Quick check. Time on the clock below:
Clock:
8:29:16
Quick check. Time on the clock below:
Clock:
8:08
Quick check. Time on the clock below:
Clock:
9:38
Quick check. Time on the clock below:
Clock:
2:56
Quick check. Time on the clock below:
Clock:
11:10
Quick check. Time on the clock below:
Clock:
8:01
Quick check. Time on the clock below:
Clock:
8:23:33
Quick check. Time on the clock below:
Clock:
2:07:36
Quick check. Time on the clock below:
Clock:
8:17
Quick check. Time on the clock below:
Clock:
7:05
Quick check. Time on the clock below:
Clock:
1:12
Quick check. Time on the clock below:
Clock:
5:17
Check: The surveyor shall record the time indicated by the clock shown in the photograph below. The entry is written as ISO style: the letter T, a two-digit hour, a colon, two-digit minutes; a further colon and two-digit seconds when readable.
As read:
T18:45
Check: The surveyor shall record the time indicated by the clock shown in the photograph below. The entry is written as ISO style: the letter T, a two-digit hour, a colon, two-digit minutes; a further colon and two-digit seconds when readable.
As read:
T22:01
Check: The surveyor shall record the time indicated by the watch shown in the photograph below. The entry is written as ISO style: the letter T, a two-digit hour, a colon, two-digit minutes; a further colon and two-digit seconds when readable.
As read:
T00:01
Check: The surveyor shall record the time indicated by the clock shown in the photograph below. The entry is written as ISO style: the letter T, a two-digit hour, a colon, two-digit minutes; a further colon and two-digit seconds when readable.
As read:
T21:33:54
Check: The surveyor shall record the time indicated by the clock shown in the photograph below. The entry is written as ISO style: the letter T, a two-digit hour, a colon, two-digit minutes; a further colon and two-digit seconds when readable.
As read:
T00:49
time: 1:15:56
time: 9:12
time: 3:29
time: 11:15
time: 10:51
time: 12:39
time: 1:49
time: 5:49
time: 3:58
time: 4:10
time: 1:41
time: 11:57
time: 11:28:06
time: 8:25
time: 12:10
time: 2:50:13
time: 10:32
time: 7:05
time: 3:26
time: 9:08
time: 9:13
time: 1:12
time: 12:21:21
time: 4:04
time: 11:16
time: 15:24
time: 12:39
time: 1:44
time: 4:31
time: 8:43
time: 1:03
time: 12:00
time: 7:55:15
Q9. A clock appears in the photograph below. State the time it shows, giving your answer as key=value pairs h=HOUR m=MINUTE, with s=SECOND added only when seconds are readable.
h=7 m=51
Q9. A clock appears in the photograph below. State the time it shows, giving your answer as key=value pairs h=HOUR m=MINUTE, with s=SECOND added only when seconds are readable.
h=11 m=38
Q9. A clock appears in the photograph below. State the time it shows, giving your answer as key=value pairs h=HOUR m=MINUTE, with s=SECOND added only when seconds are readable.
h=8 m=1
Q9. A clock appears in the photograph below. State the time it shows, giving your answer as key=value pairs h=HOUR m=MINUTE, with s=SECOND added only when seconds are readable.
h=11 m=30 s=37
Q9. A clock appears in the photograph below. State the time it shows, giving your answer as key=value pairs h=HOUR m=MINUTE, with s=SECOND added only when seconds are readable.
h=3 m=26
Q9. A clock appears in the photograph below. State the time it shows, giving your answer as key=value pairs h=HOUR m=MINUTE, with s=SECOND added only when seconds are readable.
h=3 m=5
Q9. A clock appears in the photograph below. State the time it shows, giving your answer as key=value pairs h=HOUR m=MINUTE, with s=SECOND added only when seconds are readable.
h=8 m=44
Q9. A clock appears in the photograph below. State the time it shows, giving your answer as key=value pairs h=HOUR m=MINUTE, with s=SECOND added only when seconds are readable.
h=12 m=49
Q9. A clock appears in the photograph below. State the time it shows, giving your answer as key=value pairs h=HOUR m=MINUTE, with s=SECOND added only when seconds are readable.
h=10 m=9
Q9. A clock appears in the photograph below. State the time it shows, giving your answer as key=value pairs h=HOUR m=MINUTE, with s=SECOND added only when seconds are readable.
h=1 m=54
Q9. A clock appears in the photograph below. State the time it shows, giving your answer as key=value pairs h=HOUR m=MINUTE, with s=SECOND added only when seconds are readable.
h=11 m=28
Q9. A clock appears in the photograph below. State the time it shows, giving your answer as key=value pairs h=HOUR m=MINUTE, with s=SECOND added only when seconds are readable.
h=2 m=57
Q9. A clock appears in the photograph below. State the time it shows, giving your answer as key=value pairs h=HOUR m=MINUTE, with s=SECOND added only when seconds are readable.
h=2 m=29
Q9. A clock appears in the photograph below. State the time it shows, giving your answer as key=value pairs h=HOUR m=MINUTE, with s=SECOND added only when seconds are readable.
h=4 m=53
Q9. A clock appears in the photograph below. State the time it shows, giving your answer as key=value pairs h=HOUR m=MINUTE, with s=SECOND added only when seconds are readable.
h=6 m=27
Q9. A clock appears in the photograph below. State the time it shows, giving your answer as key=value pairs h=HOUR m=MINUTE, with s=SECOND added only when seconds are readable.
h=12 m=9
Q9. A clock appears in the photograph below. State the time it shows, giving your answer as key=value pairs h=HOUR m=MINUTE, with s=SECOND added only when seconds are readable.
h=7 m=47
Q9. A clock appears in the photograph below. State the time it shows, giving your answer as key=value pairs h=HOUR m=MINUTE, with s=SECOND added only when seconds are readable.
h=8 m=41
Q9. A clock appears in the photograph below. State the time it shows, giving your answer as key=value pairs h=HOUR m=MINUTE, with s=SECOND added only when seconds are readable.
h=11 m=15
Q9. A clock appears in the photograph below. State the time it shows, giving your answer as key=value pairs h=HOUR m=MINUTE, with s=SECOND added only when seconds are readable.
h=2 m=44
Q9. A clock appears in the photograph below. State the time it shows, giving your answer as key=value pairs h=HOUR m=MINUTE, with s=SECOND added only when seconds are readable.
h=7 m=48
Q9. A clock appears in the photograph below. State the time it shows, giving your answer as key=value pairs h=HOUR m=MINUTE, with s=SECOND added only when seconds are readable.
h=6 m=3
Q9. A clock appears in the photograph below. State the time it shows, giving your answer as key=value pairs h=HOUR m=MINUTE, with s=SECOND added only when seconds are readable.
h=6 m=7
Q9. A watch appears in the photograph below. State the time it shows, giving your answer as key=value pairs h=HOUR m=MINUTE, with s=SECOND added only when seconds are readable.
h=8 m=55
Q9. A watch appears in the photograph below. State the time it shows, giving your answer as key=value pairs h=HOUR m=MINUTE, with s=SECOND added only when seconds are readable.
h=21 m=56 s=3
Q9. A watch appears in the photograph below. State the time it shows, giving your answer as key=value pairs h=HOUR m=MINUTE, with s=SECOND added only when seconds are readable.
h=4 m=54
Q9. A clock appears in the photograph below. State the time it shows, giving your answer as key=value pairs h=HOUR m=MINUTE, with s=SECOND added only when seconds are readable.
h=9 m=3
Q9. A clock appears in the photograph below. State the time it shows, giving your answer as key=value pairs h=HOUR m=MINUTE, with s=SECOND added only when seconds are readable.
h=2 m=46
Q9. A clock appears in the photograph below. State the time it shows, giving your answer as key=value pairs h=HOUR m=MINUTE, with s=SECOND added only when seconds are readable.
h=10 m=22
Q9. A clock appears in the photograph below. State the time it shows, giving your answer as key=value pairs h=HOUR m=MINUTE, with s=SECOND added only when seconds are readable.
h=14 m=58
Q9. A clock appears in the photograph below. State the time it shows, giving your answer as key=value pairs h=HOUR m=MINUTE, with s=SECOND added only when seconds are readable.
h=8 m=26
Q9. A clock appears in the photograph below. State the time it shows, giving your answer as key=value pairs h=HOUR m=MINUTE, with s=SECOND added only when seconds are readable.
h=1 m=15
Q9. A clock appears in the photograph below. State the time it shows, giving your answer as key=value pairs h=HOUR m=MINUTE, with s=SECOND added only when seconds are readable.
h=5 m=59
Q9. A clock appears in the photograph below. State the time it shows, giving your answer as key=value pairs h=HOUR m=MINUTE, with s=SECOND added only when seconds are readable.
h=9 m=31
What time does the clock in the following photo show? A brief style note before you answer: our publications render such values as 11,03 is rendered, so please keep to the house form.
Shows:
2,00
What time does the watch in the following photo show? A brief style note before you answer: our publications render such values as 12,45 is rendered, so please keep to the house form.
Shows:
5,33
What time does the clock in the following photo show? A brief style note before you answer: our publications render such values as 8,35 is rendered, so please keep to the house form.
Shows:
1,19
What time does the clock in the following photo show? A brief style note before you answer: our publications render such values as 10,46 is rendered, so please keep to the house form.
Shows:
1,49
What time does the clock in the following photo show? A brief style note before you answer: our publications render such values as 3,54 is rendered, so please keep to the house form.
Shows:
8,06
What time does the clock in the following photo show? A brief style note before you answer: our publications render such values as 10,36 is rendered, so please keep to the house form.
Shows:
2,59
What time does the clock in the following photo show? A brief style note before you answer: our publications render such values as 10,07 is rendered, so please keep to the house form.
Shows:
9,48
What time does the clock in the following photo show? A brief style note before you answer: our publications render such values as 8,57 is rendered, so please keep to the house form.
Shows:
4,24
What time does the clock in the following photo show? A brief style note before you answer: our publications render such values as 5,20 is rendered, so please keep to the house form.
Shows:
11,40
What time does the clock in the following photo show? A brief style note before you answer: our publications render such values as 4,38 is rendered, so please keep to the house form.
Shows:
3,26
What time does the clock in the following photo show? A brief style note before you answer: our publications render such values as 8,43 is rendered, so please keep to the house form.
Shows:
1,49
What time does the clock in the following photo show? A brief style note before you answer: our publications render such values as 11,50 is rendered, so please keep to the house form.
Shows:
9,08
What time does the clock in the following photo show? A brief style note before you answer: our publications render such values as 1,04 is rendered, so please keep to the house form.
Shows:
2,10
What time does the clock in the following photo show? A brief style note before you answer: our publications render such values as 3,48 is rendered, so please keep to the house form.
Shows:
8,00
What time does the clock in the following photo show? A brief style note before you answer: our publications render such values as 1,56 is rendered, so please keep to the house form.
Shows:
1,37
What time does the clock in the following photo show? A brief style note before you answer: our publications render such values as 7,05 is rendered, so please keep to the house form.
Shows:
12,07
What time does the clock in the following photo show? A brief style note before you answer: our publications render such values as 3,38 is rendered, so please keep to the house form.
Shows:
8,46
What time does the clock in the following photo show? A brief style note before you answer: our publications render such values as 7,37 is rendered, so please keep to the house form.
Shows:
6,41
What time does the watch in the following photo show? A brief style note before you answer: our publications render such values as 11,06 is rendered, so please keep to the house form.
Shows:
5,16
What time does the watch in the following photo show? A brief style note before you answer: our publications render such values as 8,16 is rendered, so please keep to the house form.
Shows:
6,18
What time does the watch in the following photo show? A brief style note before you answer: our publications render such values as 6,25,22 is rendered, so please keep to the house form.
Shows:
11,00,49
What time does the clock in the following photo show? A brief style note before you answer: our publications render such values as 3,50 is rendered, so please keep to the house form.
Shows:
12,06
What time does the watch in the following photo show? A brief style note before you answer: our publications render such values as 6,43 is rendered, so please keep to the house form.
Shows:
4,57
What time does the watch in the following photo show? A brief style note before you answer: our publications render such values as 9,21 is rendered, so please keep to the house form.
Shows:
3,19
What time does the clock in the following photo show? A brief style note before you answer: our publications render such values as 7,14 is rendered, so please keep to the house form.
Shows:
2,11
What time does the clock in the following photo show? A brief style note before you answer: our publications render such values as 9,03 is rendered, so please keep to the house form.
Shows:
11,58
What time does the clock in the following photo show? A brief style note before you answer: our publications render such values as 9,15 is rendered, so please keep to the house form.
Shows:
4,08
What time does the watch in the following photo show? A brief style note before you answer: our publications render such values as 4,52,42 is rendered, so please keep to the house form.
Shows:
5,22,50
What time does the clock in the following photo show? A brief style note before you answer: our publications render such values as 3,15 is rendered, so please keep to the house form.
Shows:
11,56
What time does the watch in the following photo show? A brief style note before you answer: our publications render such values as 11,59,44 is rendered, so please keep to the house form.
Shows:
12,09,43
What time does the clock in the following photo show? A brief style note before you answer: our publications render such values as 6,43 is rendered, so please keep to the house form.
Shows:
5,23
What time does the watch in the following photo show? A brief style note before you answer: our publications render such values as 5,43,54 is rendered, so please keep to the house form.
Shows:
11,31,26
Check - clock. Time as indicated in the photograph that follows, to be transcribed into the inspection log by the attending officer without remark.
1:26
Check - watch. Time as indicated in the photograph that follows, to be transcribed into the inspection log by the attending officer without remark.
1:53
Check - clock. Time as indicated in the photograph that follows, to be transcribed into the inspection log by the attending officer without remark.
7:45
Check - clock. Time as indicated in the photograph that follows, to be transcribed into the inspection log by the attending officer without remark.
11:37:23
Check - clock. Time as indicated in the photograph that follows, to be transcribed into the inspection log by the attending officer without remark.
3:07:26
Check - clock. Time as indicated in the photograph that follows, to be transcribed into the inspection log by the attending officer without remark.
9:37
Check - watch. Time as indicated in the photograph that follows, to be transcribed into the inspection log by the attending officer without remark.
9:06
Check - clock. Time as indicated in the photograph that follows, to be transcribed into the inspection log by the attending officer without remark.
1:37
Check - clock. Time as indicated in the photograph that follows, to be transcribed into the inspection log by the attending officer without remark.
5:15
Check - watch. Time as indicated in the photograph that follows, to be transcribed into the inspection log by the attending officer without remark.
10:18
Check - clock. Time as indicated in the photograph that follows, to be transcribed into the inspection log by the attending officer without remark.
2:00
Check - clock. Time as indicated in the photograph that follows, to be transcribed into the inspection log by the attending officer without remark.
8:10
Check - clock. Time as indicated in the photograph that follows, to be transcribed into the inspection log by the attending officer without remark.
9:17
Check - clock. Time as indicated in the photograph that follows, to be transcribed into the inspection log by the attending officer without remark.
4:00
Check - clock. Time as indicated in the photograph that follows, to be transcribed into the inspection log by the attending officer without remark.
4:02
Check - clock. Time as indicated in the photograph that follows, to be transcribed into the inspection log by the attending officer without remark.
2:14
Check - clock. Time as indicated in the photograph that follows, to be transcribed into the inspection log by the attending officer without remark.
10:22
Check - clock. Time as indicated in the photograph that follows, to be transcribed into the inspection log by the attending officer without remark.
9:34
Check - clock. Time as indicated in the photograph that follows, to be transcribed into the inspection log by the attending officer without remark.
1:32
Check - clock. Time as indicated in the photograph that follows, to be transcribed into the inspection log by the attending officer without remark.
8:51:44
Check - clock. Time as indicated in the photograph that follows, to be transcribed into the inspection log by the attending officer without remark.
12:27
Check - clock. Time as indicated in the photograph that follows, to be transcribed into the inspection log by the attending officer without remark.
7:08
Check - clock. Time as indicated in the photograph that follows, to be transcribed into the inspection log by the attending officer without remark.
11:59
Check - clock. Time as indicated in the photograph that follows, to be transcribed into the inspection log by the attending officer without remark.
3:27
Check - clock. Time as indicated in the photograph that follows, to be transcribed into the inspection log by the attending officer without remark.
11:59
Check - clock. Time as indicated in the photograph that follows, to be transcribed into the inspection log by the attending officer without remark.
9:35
+ + + +
Your goal » Lay out the lines above as a JSON list of strings, one string per line, with blank lines left out. Begin at the line that contains "time: 11:57" and stop after the line that contains "h=11 m=30 s=37".

Right answer »
[
  "time: 11:57",
  "time: 11:28:06",
  "time: 8:25",
  "time: 12:10",
  "time: 2:50:13",
  "time: 10:32",
  "time: 7:05",
  "time: 3:26",
  "time: 9:08",
  "time: 9:13",
  "time: 1:12",
  "time: 12:21:21",
  "time: 4:04",
  "time: 11:16",
  "time: 15:24",
  "time: 12:39",
  "time: 1:44",
  "time: 4:31",
  "time: 8:43",
  "time: 1:03",
  "time: 12:00",
  "time: 7:55:15",
  "Q9. A clock appears in the photograph below. State the time it shows, giving your answer as key=value pairs h=HOUR m=MINUTE, with s=SECOND added only when seconds are readable.",
  "h=7 m=51",
  "Q9. A clock appears in the photograph below. State the time it shows, giving your answer as key=value pairs h=HOUR m=MINUTE, with s=SECOND added only when seconds are readable.",
  "h=11 m=38",
  "Q9. A clock appears in the photograph below. State the time it shows, giving your answer as key=value pairs h=HOUR m=MINUTE, with s=SECOND added only when seconds are readable.",
  "h=8 m=1",
  "Q9. A clock appears in the photograph below. State the time it shows, giving your answer as key=value pairs h=HOUR m=MINUTE, with s=SECOND added only when seconds are readable.",
  "h=11 m=30 s=37"
]